| STATED TASK |
Rewrite the records from their start through the line that has "<instances>", substituting "ground cover" for "land cover" and keeping everything else the same.

| SOURCE MATERIAL |
## Start

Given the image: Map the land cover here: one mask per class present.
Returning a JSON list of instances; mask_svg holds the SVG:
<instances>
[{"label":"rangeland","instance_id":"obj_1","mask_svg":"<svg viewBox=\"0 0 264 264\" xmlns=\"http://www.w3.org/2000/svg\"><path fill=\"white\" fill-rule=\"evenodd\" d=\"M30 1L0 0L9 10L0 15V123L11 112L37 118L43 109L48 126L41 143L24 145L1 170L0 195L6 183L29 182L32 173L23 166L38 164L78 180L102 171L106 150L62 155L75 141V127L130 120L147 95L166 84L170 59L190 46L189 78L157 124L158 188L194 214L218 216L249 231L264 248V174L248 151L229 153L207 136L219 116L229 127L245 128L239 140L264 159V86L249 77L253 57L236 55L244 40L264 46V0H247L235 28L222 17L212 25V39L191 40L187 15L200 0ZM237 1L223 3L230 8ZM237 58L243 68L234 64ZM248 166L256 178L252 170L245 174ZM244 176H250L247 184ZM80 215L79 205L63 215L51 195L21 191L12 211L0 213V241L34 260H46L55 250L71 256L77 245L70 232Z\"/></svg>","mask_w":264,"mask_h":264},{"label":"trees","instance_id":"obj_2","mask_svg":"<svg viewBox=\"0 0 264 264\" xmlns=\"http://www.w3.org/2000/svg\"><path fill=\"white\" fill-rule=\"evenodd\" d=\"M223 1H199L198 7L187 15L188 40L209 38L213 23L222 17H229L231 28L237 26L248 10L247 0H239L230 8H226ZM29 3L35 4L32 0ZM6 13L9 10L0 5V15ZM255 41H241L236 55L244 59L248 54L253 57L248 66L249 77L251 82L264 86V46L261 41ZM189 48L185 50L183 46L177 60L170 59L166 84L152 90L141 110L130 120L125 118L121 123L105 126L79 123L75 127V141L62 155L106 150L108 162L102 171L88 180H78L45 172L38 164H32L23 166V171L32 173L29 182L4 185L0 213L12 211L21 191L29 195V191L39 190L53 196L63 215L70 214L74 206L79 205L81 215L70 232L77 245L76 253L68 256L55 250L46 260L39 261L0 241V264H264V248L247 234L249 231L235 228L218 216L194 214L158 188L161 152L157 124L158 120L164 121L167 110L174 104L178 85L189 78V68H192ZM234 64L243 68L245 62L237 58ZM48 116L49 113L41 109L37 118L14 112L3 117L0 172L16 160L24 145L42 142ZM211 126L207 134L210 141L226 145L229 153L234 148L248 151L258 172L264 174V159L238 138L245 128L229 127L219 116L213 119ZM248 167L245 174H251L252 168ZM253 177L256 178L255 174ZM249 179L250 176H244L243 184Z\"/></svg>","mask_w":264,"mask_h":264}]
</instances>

## End

| SOLVED PROBLEM |
Given the image: Map the ground cover here: one mask per class present.
Returning a JSON list of instances; mask_svg holds the SVG:
<instances>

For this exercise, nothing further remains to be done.